The printer assembly process went well for me, and I was printing in the first weekend after the kit arrived having put in a couple of days' effort. All parts are of good quality, and well packaged. The nuts and bolts came packaged separately in labeled bags. There are numerous "extras" in the kit to ease assembly -- a selection of metric hex wrenches, Kapton tape, thread locking compound, and wire shrouds. It's clear that care has been taken to make this a complete kit. I did need to a tube of high temp silicone adhesive to mount the extruder heat module, but that is readily available at automotive supply stores.
Understand, though that his _is_ a kit and that assembly will take considerable time (12+hrs) and attention to detail. The instructions are carefully written, with an itemized parts lists and photographs for each step. Read carefully, and study the pictures. Stay organized and count your parts at each step. "Always be knolling." (http://en.wikipedia.org/wiki/Knoll_(verb)) You are likely experience a smooth build.
The build process actually includes a "bootstrapping" step. After completing the basic assembly and software installation, you will print your own fan and end-stop mounts then update the firmware to use them. I really enjoyed this process, and it is a great education in how to use the machine, change firmware, and upgrade the machine -- all with parts that you will really use. I recommend going a little further -- study the firmware "Configuration.h" file (Rambo) and understand the calibration options. It is good knowledge to have, and you may want to adjust them later. Make sure to keep a backup copy of the originals.
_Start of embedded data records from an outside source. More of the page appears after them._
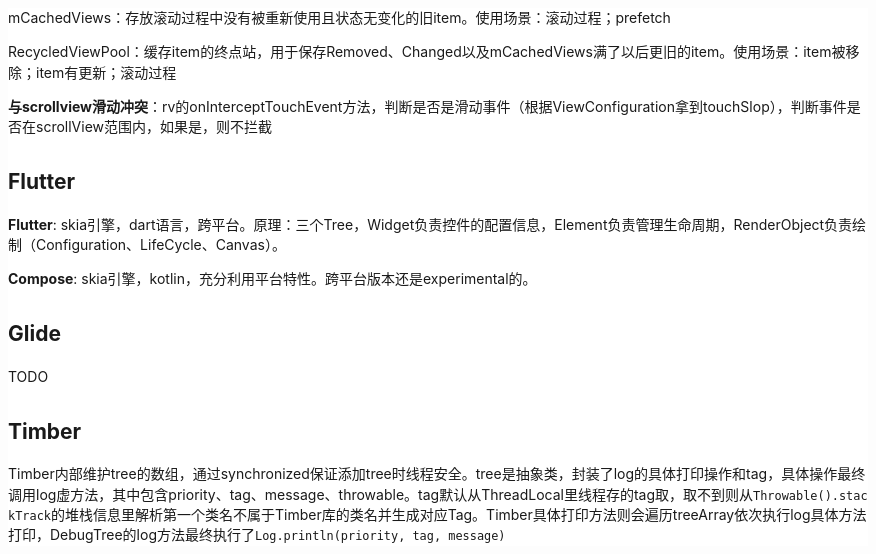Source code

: mCachedViews：存放滚动过程中没有被重新使用且状态无变化的旧item。使用场景：滚动过程；prefetch

RecycledViewPool：缓存item的终点站，用于保存Removed、Changed以及mCachedViews满了以后更旧的item。使用场景：item被移除；item有更新；滚动过程

**与scrollview滑动冲突**：rv的onInterceptTouchEvent方法，判断是否是滑动事件（根据ViewConfiguration拿到touchSlop），判断事件是否在scrollView范围内，如果是，则不拦截

## Flutter

**Flutter**: skia引擎，dart语言，跨平台。原理：三个Tree，Widget负责控件的配置信息，Element负责管理生命周期，RenderObject负责绘制（Configuration、LifeCycle、Canvas）。

**Compose**: skia引擎，kotlin，充分利用平台特性。跨平台版本还是experimental的。

## Glide

TODO
    
## Timber

Timber内部维护tree的数组，通过synchronized保证添加tree时线程安全。tree是抽象类，封装了log的具体打印操作和tag，具体操作最终调用log虚方法，其中包含priority、tag、message、throwable。tag默认从ThreadLocal<String>里线程存的tag取，取不到则从`Throwable().stackTrack`的堆栈信息里解析第一个类名不属于Timber库的类名并生成对应Tag。Timber具体打印方法则会遍历treeArray依次执行log具体方法打印，DebugTree的log方法最终执行了`Log.println(priority, tag, message)`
After my first couple of prints, I logged in to the #MakersToolWorks Freenode IRC channel to celebrate. I was surprised to get immediate responses from MTW employees (on a Sunday afternoon) and from other MM2 users. Maxbots himself offered some advice on improving PLA adhesion -- use a thin film of diluted PVA glue (Elmer's white Glue-all) on the build platform. (http://www.youtube.com/watch?v=FuQ2EabKBDo) This is excellent advice an has worked flawlessly for me so far. The company seems dedicated to supporting their users in this forum. I was immediately asked for a critique of the printer assembly process, and I'll be sending some suggestions.
I enjoyed a successful first print using the firmware and Slic3r settings recommended in the MM2 instructions. Since then, I have spent some time doing calibration tests to improve my results. The "slicing" software DOES need fine tuning to get the best results. I recommend following the calibration processes linked below. Take care in bed leveling and Z 0-height calibration -- that really makes a difference. Be methodical, take notes and label your results. This is an iterative process -- test, measure, adjust, repeat. In my experience, the machine is consistent enough that small adjustments produce the results that they should.